Task instructions =>
**a.** Answer each of these from the text on running VEP with LOFTEE, one line per answer, marked (i), (ii), (iii):
(i) What should the "export" line be changed to for GRCh37 data?
(ii) In which option line should the relevant variables be used when running VEP?
(iii) What does the text say the "Smartmatch is experimental" warnings are due to?
**b.** Pick up the text on running VEP with LOFTEE after its final sentence and write the part that comes next.

Provided passage =>
· · · · ·
You can see that the example makes use of some of the variables that are set when loading the module (once again, please note that those variables will exist only after loading the module).

In particular, if you want to use the LOFTEE plugin, you can see that the help suggests to:

  1. Firstly, run the "export" line in order to add the relevant version of LOFTEE to the Perl library variable (note: you need to choose GRCh37 or GRCh37 here because, due to how the plugin's code is written, the code for processing GRCh37 or GRCh38 data is found at different locations):
    1. For GRCh37 data, you'll need to change that line to "export PERL5LIB=$PERL5LIB:${LOFTEE37}"
    2. For GRCh38 data, that line is ready to be used
  2. Run VEP as usual, following both VEP and LOFTEE documentation, and using the relevant variables to your case in the "--plugin" option line.

VEP and LOFTEE warnings

Finally, note that these categories of warnings appear when running VEP with LOFTEE, and should all be harmless:

  • "Smartmatch is experimental at /tools/apps/vep/plugin/loftee-grch38/loftee/... line ..." - These are due to how the LOFTEE code is written and are harmless.
· · · · ·
Supplied information =>
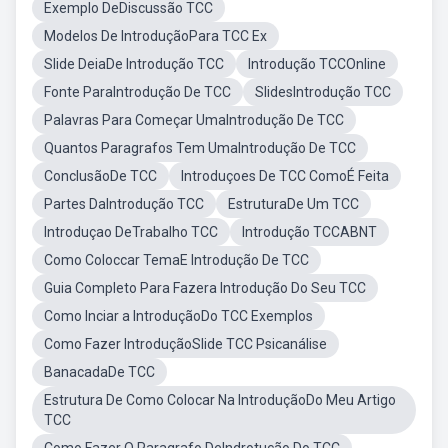
Exemplo DeDiscussão TCC
Modelos De IntroduçãoPara TCC Ex
Slide DeiaDe Introdução TCC
Introdução TCCOnline
Fonte ParaIntrodução De TCC
SlidesIntrodução TCC
Palavras Para Começar UmaIntrodução De TCC
Quantos Paragrafos Tem UmaIntrodução De TCC
ConclusãoDe TCC
Introduçoes De TCC ComoÉ Feita
Partes DaIntrodução TCC
EstruturaDe Um TCC
Introduçao DeTrabalho TCC
Introdução TCCABNT
Como Coloccar TemaE Introdução De TCC
Guia Completo Para Fazera Introdução Do Seu TCC
Como Inciar a IntroduçãoDo TCC Exemplos
Como Fazer IntroduçãoSlide TCC Psicanálise
BanacadaDe TCC
Estrutura De Como Colocar Na IntroduçãoDo Meu Artigo
TCC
· · · · ·
List of answers =>
**a.**
(i) export PERL5LIB=$PERL5LIB:${LOFTEE37}
(ii) The "--plugin" option line.
(iii) How the LOFTEE code is written.

**b.**
  • "Use of uninitialized value in split at /tools/apps/vep/plugin/loftee-grch38/loftee/LoF.pm line 562" and "Use of uninitialized value $number_of_exons in subtraction - at /tools/apps/vep/plugin/loftee-grch38/loftee/LoF.pm line 575" - These are due to the LOFTEE code currently mismatching the VEP code / Ensembl data, and are probably harmless.
  • "WARNING: Chromosome chrUn_KI270302v1 not found in annotation sources or synonyms on line ..." and "Reference KI270713.1:32134-32134 not found in FASTA file" - These are due to differences between the VCF data and the VEP cache data (reference sequence contigs and contig names), and should happen only for small, minor contigs, while not affecting the main chromosomes/contigs.

Last updated

This page was last updated on the 12 Feb 2021.